=== Task goal ===
Restate the records word for word. Include no pictures.

·····

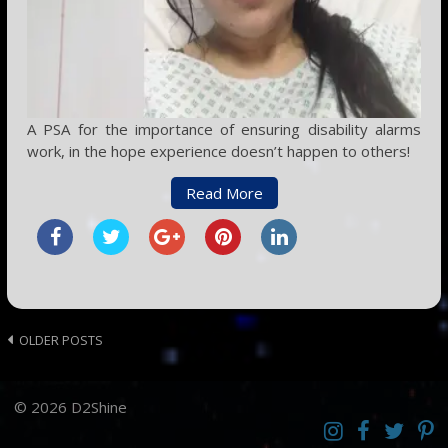
A PSA for the importance of ensuring disability alarms
work, in the hope experience doesn’t happen to others!
Read More
Posts
OLDER POSTS
navigation
© 2026 D2Shine
Instagram
D2SCosplay
Twitter
Pint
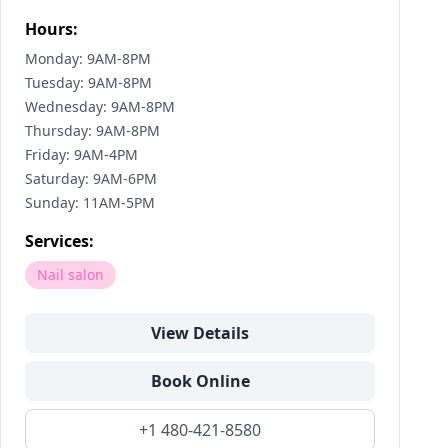
Hours:
Monday: 9AM-8PM
Tuesday: 9AM-8PM
Wednesday: 9AM-8PM
Thursday: 9AM-8PM
Friday: 9AM-4PM
Saturday: 9AM-6PM
Sunday: 11AM-5PM
Services:
Nail salon
View Details
Book Online
+1 480-421-8580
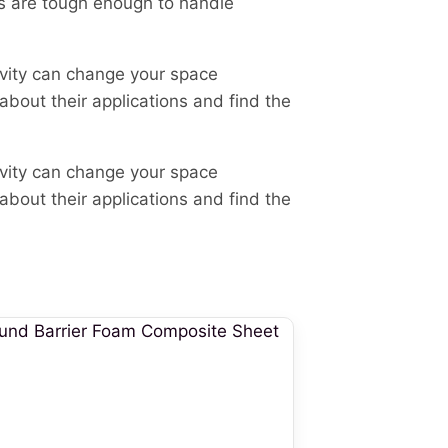
s are tough enough to handle
avity can change your space
 about their applications and find the
avity can change your space
 about their applications and find the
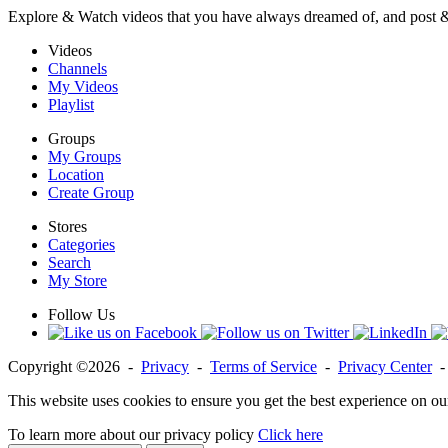
Explore & Watch videos that you have always dreamed of, and post 
Videos
Channels
My Videos
Playlist
Groups
My Groups
Location
Create Group
Stores
Categories
Search
My Store
Follow Us
Copyright ©2026 -
Privacy
-
Terms of Service
-
Privacy Center
This website uses cookies to ensure you get the best experience on ou
To learn more about our privacy policy
Click here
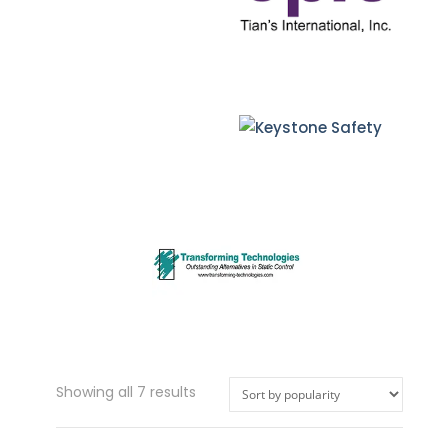
Sorted
Showing all 7 results
by
popularity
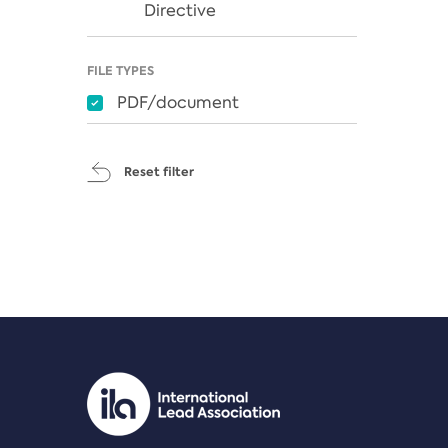
Directive
FILE TYPES
PDF/document
Reset filter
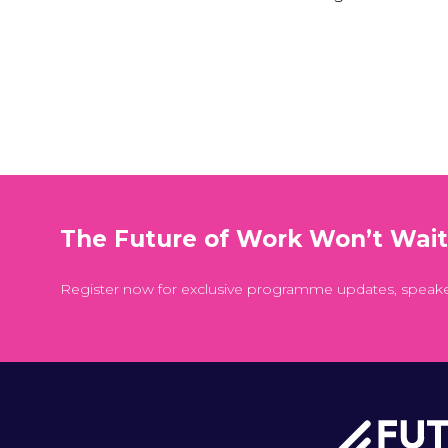
The Future of Work Won’t Wai
Register now for exclusive programme updates, speak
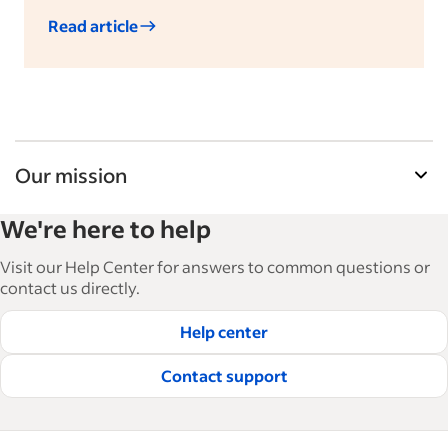
Read article
Our mission
Indeed’s Employer Guide helps businesses grow
We're here to help
and manage their workforce. With over 15,000
articles in 6 languages, we offer tactical advice,
Visit our Help Center for answers to common questions or
how-tos and best practices to help businesses
contact us directly.
hire and retain great employees.
Help center
Read our editorial guidelines
Contact support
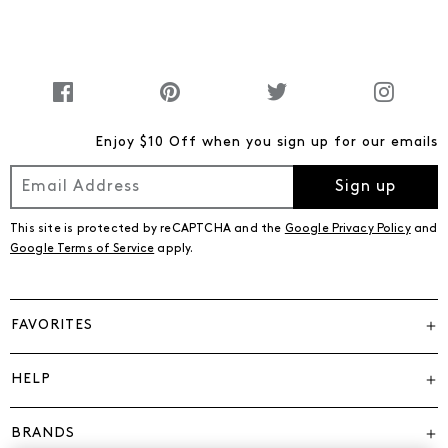
Enjoy $10 Off when you sign up for our emails
Sign up
This site is protected by reCAPTCHA and the
Google Privacy Policy
and
Google Terms of Service
apply.
FAVORITES
HELP
BRANDS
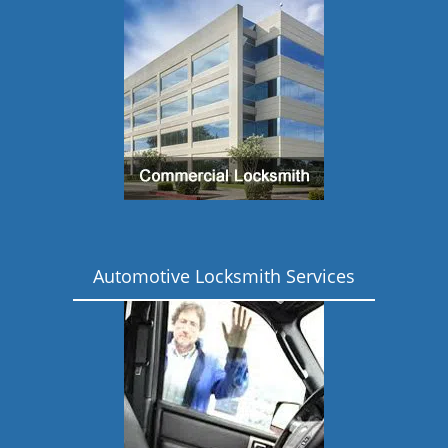
Automotive Locksmith Services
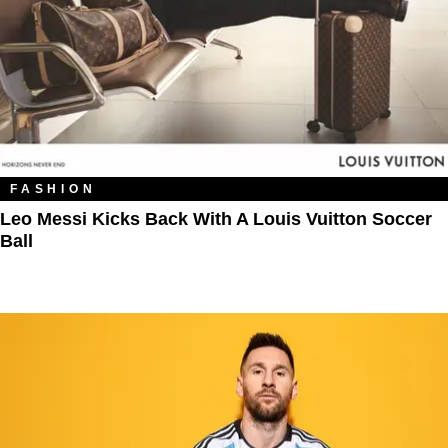
FASHION
Leo Messi Kicks Back With A Louis Vuitton Soccer
Ball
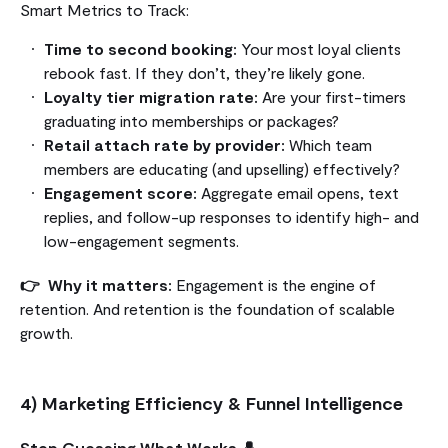
Smart Metrics to Track:
Time to second booking:
Your most loyal clients
rebook fast. If they don’t, they’re likely gone.
Loyalty tier migration rate:
Are your first-timers
graduating into memberships or packages?
Retail attach rate by provider:
Which team
members are educating (and upselling) effectively?
Engagement score:
Aggregate email opens, text
replies, and follow-up responses to identify high- and
low-engagement segments.
👉 Why it matters:
Engagement is the engine of
retention. And retention is the foundation of scalable
growth.
4) Marketing Efficiency & Funnel Intelligence
Stop Guessing What Works 👤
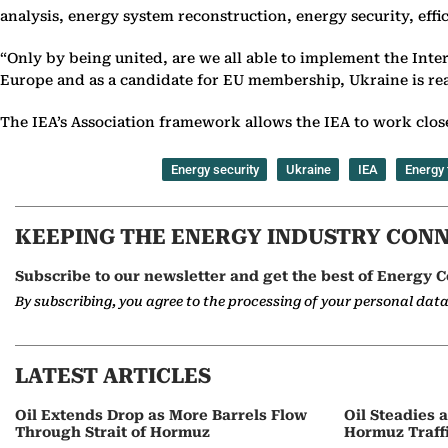
analysis, energy system reconstruction, energy security, eff
“Only by being united, are we all able to implement the Inte
Europe and as a candidate for EU membership, Ukraine is read
The IEA’s Association framework allows the IEA to work close
Energy security
Ukraine
IEA
Energy 
KEEPING THE ENERGY INDUSTRY CON
Subscribe to our newsletter and get the best of Energy C
By subscribing, you agree to the processing of your personal dat
LATEST ARTICLES
Oil Extends Drop as More Barrels Flow
Oil Steadies 
Through Strait of Hormuz
Hormuz Traff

·····

=== Answer to this task ===
A PSA for the importance of ensuring disability alarms
work, in the hope experience doesn’t happen to others!
Read More
Posts
OLDER POSTS
navigation
© 2026 D2Shine
Instagram
D2SCosplay
Twitter
Pint
Hours:
Monday: 9AM-8PM
Tuesday: 9AM-8PM
Wednesday: 9AM-8PM
Thursday: 9AM-8PM
Friday: 9AM-4PM
Saturday: 9AM-6PM
Sunday: 11AM-5PM
Services:
Nail salon
View Details
Book Online
+1 480-421-8580
s are tough enough to handle
avity can change your space
 about their applications and find the
avity can change your space
 about their applications and find the
Explore & Watch videos that you have always dreamed of, and post 
Videos
Channels
My Videos
Playlist
Groups
My Groups
Location
Create Group
Stores
Categories
Search
My Store
Follow Us
Copyright ©2026 -
Privacy
-
Terms of Service
-
Privacy Center
This website uses cookies to ensure you get the best experience on ou
To learn more about our privacy policy
Click here
Sorted
Showing all 7 results
by
popularity
Directive
FILE TYPES
PDF/document
Reset filter
The Future of Work Won’t Wai
Register now for exclusive programme updates, speak
Read article
Our mission
Indeed’s Employer Guide helps businesses grow
We're here to help
and manage their workforce. With over 15,000
articles in 6 languages, we offer tactical advice,
Visit our Help Center for answers to common questions or
how-tos and best practices to help businesses
contact us directly.
hire and retain great employees.
Help center
Read our editorial guidelines
Contact support
Enjoy $10 Off when you sign up for our emails
Sign up
This site is protected by reCAPTCHA and the
Google Privacy Policy
and
Google Terms of Service
apply.
FAVORITES
HELP
BRANDS
Automotive Locksmith Services
FASHION
Leo Messi Kicks Back With A Louis Vuitton Soccer
Ball
Smart Metrics to Track:
Time to second booking:
Your most loyal clients
rebook fast. If they don’t, they’re likely gone.
Loyalty tier migration rate:
Are your first-timers
graduating into memberships or packages?
Retail attach rate by provider:
Which team
members are educating (and upselling) effectively?
Engagement score:
Aggregate email opens, text
replies, and follow-up responses to identify high- and
low-engagement segments.
👉 Why it matters:
Engagement is the engine of
retention. And retention is the foundation of scalable
growth.
4) Marketing Efficiency & Funnel Intelligence
Stop Guessing What Works 👤
analysis, energy system reconstruction, energy security, eff
“Only by being united, are we all able to implement the Inte
Europe and as a candidate for EU membership, Ukraine is read
The IEA’s Association framework allows the IEA to work close
Energy security
Ukraine
IEA
Energy 
KEEPING THE ENERGY INDUSTRY CON
Subscribe to our newsletter and get the best of Energy C
By subscribing, you agree to the processing of your personal dat
LATEST ARTICLES
Oil Extends Drop as More Barrels Flow
Oil Steadies 
Through Strait of Hormuz
Hormuz Traff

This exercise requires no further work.